Même si formellement, la police a le droit de disperser leurs «rassemblements», elle se montre indulgente, note Oleg. Voyant que les bénévoles ne font que nourrir des pauvres gratuitement, elle ne chasse personne, bien qu’il n’existe aucune loi réglementant l’aide aux sans-abri. Plusieurs membres des forces de l’ordre font même partie du mouvement.

Les choses sont plus compliquées avec l’administration de la gare qui n’a aucune considération pour les SDF et essaie de les expulser hors de sa zone de responsabilité. «Un comportement et une psychologie propres aux fonctionnaires, selon le principe "pas dans mon arrière-cour"», ajoute le militant.

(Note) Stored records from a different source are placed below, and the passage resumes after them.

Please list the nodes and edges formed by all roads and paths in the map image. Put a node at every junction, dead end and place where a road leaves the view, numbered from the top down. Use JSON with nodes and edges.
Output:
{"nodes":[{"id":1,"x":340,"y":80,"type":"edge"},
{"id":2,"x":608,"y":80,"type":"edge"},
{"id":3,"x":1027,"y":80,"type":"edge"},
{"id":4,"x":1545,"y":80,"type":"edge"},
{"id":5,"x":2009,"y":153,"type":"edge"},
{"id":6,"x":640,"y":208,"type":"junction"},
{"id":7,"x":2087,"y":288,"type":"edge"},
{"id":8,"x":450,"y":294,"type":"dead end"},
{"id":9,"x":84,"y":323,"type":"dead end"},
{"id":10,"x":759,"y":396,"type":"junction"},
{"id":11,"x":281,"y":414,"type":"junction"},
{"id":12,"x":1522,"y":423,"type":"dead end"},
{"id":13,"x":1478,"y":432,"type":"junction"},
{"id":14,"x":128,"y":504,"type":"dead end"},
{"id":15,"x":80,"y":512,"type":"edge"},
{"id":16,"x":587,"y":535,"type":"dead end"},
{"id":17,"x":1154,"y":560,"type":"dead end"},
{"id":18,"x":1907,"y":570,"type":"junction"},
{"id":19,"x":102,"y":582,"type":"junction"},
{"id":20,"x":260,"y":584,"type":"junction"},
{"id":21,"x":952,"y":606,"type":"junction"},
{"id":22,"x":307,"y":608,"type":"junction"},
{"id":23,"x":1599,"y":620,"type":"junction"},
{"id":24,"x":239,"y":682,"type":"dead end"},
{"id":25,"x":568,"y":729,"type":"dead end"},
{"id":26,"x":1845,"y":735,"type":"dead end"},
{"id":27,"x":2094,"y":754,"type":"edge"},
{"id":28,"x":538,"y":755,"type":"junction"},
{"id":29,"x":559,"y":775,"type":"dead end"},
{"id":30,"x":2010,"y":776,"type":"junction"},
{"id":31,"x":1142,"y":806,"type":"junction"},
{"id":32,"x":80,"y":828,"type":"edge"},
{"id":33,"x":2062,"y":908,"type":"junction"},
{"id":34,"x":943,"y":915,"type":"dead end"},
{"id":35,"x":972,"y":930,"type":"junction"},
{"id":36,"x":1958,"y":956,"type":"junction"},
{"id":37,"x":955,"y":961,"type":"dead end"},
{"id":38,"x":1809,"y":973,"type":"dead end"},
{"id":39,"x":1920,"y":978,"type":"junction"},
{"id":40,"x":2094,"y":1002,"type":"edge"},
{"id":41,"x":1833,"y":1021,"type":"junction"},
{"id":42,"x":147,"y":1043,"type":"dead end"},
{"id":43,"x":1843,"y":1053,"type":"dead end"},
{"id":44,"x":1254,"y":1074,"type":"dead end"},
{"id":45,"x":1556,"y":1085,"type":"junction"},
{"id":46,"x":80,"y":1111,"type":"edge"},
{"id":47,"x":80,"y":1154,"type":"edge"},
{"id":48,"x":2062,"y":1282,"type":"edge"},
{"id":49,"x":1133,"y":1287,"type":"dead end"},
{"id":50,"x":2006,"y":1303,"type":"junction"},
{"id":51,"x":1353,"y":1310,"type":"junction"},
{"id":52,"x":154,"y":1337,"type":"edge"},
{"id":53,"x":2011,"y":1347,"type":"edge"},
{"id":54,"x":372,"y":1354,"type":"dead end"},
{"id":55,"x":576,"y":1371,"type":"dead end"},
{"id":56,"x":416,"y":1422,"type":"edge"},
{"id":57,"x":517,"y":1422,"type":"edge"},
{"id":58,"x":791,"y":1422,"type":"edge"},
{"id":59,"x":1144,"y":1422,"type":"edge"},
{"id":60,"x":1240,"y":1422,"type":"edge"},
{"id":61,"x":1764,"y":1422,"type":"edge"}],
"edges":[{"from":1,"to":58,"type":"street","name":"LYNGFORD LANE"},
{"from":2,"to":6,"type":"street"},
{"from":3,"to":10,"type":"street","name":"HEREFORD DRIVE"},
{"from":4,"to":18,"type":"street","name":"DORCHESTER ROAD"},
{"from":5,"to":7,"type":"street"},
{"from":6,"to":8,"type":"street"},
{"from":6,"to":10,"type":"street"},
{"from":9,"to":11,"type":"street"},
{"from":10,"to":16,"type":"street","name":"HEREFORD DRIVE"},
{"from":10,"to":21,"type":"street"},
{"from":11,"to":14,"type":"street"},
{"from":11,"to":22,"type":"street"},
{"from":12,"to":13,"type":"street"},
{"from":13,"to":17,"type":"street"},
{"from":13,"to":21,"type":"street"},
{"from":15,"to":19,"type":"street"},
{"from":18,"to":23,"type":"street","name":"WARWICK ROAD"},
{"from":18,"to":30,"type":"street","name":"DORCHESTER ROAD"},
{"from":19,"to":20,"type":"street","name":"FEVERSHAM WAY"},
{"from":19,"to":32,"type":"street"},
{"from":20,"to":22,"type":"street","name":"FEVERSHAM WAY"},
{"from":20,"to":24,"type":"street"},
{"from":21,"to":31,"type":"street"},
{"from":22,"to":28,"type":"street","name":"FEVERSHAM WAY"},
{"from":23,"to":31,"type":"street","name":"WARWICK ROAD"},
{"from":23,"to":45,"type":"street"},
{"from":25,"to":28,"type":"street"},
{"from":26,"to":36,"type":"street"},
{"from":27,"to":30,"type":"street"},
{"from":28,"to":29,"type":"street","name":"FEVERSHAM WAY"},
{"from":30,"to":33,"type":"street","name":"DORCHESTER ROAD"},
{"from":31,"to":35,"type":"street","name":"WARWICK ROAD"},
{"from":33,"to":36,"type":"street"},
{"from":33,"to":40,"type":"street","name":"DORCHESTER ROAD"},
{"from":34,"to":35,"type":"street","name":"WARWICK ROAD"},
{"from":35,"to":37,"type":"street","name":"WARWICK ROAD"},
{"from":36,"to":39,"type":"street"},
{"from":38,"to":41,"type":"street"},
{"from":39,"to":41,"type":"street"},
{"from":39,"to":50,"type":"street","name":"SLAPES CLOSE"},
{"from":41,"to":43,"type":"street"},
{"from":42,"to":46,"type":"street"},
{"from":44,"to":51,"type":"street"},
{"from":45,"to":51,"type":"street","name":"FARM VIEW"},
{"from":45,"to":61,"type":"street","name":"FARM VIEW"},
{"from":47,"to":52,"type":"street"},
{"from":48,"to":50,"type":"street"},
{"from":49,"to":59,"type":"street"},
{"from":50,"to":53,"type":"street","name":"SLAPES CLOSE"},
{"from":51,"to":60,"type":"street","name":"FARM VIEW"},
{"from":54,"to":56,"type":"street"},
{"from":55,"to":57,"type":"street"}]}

Pour lui, les autorités sont un mal nécessaire sans lequel la société ne peut exister, mais qui n‘offre aucune aide.

Quant aux habitants, ils désapprouvent à 90% l’action du mouvement, regrette Oleg. «Pour eux, les sans-abri sont un mal inconditionnel». Toutefois, il se montre compréhensif: si la vie est difficile, peu de personnes sont capables de penser aux démunis et de les tolérer à côté d’elles.

Un constat que les bénévoles acceptent et qui ne changera jamais, avoue le militant. Or, si certains riverains portent de temps en temps plainte contre la présence de sans-abri à proximité, les autorités «ne réagissent que formellement» et ne font rien pour arrêter leur activité, se réjouit-il.

«Les sans-abri sont le problème de chaque société à l’exception de celle qui est autoritaire», estime Oleg Olkhov. En URSS, il n’y avait pas de SDF, rappelle-t-il. Paradoxalement, le pouvoir athée traitait les sans-abri chrétiennement et les empêchait de plonger, note-t-il.

Qui sont ces personnes?

D’où viennent leurs «clients»? Dans la plupart des cas, ils sont amenés par des SDF de longue date, explique Oleg. En effet, «tout le monde se détourne d’un homme qui vient d’être dépouillé à la gare, car il vient d’être battu et a l’air dangereux. La police ne peut l’aider qu’en enregistrant sa plainte, mais elle ne peut pas lui acheter un billet pour qu’il puisse retourner chez lui. Il existe cependant un bouche-à-oreille parmi les SDF, qui informe de notre mouvement, l’amène vers nous et nous aidons».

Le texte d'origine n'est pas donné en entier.